■ Instructions ■
#1 In the Richard Dawkins passage, what kind of teaching system does Oxford use?
#2 Decide whether each statement agrees with the Richard Dawkins passage. Answer yes or no for each, and quote the deciding words.
(a) Dawkins has written more than a dozen books.
(b) Dawkins disliked the tutorial system when he was an undergraduate.
(c) The title of Dawkins' new book begins with "Science in the Soul."
#3 Extend the Richard Dawkins passage, picking up after its final sentence.

Many people would like to have a one-on-one argument with renowned professor, author, and all-around big thinker Richard Dawkins. He’s most one of the world’s most prominent public intellectuals and has written over a dozen books on matters as wide-ranging as atheism and science. Because he attacks such deeply held beliefs, many people disagree with him. But how is he so effective at what he does? Simple. He imagines his argument from the other side’s perspective. That way, Richard Dawkins posits, there’s a much higher chance that he can land his point. Richard Dawkins’ new book is Science in the Soul: Selected Writings of a Passionate Rationalist.
Richard Dawkins: Sometimes you’re not trying to persuade the person that people think you’re trying to persuade. What you’re actually doing is trying to persuade lots of other people at the same time.
I’ve spent my whole life as an educator, as a scientific educator at Oxford and at Oxford we have a rather unique system: a tutorial system where every student gets a one hour one-on-one tutorial each week with a tutor.
And I had this as an undergraduate, which I absolutely loved, and then throughout my career I was a tutor. So I would have student after student after student coming into my room, spending an hour with me; they would produce an essay, we will talk about it, and I would be trying to, we would have a conversation.
So I got very practiced in the art of persuading people of scientific things. And I think this may show itself in my writing the discipline of putting yourself in the shoes of the reader, of the other person, asking yourself all the time: “What could be misunderstood here? In what way might my words be misconstrued? How could I... this person is not really getting it, I can see it from their face that they’re puzzled, maybe an analogy would help, maybe a metaphor would help.”

■ Provided information ■
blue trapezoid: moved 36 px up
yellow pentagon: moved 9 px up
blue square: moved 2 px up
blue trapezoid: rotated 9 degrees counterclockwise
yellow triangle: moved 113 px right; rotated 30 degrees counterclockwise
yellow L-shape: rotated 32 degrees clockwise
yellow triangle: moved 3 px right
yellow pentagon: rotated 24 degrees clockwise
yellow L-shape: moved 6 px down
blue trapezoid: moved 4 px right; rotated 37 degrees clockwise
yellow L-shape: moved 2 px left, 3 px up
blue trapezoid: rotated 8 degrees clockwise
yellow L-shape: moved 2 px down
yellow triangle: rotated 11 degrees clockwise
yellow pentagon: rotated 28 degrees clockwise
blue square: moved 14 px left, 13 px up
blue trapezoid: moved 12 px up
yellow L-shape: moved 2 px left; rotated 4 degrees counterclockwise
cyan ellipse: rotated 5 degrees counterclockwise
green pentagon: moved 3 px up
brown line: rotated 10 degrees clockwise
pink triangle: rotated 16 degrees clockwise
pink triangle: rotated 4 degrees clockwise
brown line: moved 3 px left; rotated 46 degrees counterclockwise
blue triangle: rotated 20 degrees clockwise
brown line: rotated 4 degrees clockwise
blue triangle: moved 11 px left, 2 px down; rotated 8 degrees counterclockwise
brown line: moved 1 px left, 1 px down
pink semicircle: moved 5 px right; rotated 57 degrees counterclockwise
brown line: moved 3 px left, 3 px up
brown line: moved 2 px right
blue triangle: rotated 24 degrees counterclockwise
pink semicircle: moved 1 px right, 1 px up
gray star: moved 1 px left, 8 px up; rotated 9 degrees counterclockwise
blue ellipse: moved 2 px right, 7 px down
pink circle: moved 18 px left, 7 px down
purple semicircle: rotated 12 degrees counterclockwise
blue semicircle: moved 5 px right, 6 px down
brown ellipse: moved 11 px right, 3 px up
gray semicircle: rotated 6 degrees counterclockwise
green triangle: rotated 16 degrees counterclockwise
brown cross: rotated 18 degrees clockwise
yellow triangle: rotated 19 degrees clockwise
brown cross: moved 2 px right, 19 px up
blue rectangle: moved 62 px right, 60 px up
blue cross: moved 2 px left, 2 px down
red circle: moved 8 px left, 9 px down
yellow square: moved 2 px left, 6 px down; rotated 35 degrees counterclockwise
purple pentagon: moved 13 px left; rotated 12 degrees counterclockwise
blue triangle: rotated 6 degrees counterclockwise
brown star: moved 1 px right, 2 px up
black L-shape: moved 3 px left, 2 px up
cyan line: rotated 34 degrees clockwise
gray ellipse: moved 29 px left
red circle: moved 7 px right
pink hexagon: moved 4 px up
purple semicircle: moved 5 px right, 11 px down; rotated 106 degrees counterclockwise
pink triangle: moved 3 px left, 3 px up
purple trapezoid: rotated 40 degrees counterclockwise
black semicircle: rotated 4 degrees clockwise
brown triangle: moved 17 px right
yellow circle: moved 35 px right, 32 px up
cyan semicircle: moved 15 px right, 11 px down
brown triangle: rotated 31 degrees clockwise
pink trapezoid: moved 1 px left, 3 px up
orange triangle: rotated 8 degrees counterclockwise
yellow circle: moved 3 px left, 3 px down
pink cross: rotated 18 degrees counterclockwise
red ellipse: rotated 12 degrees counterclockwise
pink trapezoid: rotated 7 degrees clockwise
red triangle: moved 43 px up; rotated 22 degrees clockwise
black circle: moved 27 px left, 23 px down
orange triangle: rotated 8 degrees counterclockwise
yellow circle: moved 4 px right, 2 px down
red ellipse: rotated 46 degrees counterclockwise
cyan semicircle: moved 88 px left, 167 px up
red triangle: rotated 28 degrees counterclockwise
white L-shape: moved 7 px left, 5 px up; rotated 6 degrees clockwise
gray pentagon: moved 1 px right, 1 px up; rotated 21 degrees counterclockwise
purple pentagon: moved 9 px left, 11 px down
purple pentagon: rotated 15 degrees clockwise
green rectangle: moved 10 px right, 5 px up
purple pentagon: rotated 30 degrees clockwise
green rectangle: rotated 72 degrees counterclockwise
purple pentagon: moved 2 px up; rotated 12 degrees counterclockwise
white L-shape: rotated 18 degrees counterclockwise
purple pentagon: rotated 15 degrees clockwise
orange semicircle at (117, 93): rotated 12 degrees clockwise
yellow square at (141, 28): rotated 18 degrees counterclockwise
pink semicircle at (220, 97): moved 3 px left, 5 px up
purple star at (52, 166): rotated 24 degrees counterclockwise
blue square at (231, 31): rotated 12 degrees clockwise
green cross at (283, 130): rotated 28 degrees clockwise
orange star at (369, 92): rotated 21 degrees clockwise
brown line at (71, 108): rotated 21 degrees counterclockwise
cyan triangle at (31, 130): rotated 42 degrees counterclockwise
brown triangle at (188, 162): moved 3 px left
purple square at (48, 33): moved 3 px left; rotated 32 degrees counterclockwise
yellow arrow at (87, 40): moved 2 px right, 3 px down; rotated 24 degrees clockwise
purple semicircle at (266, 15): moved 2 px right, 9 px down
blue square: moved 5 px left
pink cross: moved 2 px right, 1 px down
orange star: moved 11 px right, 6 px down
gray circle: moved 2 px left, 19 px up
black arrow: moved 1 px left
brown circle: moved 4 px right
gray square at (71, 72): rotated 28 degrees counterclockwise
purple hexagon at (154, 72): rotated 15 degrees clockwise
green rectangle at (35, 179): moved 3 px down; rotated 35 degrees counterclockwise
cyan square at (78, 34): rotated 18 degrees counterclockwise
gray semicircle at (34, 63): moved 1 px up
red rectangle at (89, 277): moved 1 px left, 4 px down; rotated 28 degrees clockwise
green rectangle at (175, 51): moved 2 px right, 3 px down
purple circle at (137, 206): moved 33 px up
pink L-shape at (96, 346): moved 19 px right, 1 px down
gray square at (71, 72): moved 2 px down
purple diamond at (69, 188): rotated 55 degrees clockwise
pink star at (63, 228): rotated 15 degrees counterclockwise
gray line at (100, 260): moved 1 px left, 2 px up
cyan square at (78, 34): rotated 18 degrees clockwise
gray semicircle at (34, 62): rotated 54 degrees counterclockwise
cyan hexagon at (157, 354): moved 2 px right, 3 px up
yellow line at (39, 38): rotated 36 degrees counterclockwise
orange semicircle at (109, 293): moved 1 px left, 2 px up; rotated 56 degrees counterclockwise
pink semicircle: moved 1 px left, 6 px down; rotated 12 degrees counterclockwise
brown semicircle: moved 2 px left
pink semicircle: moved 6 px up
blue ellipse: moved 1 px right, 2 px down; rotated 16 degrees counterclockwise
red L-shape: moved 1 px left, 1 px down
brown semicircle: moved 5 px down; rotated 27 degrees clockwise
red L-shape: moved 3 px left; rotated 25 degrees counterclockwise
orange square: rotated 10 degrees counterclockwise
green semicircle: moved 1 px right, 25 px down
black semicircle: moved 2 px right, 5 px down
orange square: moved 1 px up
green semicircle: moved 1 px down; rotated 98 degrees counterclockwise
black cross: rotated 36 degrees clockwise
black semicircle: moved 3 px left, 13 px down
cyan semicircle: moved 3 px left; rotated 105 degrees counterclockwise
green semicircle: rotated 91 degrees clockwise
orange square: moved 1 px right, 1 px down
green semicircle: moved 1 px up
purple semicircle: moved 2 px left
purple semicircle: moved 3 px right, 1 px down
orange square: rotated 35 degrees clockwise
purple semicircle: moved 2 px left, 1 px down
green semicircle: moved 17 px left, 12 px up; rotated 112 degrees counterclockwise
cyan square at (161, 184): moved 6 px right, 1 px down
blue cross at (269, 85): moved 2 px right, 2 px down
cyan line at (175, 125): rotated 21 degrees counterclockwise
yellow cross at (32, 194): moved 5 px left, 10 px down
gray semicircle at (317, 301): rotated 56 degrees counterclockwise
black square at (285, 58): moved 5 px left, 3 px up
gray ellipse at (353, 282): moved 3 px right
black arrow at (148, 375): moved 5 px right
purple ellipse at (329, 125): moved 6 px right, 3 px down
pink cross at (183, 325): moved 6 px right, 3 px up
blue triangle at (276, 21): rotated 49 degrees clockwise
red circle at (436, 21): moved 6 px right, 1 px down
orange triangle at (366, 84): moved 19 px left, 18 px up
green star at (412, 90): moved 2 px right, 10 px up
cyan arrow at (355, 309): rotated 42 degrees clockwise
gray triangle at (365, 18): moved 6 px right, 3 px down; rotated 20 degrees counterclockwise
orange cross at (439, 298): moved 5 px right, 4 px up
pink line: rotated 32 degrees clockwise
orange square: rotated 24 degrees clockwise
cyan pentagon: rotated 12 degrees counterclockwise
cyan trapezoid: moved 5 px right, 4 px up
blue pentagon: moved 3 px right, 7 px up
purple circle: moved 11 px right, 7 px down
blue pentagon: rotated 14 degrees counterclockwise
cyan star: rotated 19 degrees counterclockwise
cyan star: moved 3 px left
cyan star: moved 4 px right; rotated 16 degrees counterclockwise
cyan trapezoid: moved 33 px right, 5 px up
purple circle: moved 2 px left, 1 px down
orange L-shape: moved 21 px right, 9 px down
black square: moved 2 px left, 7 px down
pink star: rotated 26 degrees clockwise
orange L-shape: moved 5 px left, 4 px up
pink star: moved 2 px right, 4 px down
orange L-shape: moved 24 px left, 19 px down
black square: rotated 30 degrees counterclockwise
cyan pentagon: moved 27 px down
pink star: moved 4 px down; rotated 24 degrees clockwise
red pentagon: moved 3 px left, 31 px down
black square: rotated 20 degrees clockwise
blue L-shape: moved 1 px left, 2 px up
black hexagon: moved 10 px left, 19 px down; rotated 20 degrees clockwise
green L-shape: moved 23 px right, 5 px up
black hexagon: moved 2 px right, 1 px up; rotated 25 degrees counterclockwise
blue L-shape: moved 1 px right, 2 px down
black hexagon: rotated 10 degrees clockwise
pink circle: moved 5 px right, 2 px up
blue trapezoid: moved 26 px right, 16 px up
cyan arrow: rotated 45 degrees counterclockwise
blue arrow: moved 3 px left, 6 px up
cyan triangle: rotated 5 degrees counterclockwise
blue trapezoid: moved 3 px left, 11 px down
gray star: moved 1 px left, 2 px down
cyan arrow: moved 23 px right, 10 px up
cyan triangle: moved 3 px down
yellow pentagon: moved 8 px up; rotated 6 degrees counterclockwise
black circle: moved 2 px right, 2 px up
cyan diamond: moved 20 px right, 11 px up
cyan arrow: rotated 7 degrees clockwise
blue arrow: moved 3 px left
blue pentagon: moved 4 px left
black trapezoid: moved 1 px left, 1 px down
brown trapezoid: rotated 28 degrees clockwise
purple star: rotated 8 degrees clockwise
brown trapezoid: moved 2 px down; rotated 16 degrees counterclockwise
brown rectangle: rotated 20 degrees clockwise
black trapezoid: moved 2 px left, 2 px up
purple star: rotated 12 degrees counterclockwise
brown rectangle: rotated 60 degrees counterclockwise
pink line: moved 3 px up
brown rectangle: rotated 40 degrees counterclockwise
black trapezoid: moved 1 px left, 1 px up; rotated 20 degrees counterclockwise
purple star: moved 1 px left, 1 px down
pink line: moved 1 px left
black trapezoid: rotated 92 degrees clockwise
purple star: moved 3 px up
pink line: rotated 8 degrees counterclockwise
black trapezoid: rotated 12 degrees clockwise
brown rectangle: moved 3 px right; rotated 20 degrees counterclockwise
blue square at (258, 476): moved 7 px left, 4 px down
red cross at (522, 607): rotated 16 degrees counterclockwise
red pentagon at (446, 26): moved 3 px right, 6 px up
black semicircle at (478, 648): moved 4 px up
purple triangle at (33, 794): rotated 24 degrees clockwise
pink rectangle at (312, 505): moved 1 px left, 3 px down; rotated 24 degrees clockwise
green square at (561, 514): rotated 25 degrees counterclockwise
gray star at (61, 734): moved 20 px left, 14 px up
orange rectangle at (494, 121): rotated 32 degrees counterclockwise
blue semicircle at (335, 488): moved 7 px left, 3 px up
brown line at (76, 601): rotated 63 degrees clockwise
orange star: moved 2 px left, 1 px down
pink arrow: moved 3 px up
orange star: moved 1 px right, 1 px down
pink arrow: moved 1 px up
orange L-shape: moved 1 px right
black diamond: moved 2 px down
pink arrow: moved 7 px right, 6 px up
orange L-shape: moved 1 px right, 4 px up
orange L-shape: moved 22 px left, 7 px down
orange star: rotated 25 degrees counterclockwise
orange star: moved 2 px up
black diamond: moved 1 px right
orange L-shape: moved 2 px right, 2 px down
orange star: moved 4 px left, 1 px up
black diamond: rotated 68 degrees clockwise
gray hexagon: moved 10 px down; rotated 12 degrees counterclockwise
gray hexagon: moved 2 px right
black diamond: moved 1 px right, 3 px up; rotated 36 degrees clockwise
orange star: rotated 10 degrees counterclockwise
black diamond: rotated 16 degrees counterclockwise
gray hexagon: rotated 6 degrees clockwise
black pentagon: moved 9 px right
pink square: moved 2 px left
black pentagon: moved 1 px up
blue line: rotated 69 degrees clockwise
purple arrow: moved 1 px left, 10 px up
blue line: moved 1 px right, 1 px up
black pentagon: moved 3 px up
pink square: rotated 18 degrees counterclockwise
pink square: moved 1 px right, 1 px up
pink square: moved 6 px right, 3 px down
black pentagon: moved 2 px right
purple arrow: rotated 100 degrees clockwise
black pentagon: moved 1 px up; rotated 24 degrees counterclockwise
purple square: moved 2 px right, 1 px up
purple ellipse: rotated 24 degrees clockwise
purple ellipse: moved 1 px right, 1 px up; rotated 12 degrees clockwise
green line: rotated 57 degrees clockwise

■ Set of answers ■
#1 A tutorial system in which every student gets a one-hour, one-on-one tutorial with a tutor each week.

#2
(a) Yes: "has written over a dozen books"
(b) No: "which I absolutely loved"
(c) Yes: "Richard Dawkins’ new book is Science in the Soul: Selected Writings of a Passionate Rationalist."

#3
So I suppose the only general thing I can think is put yourself in the position of your audience, try to see where they’re coming from sympathetically and, um, argue your case in a way that should resonate with them.
There is a difference between persuading a single individual, which is what I was talking about in the case of an Oxford tutorial, and persuading a whole audience who are, say, reading a book or listening to perhaps a radio program where sometimes—I’ve done quite frequently in America—I’ve done shows where there’s a phone in and people phone in and ask me questions or have an argument with me.
And there I have sometimes given up, I have to confess this I have sometimes given up on the quest to persuade the person who is arguing with me I might regard them as a lost cause, but I’m conscious of the fact that thousands of other people are listening in, and the way I handle my argument with the one person who—maybe say a Young Earth creationist—who is beyond redemption and clearly they aren’t going to believe anything I say.
Nevertheless the method that I argue with them maybe a total failure as far as persuading them is concerned, but nevertheless may persuade thousands of other people who are listening in.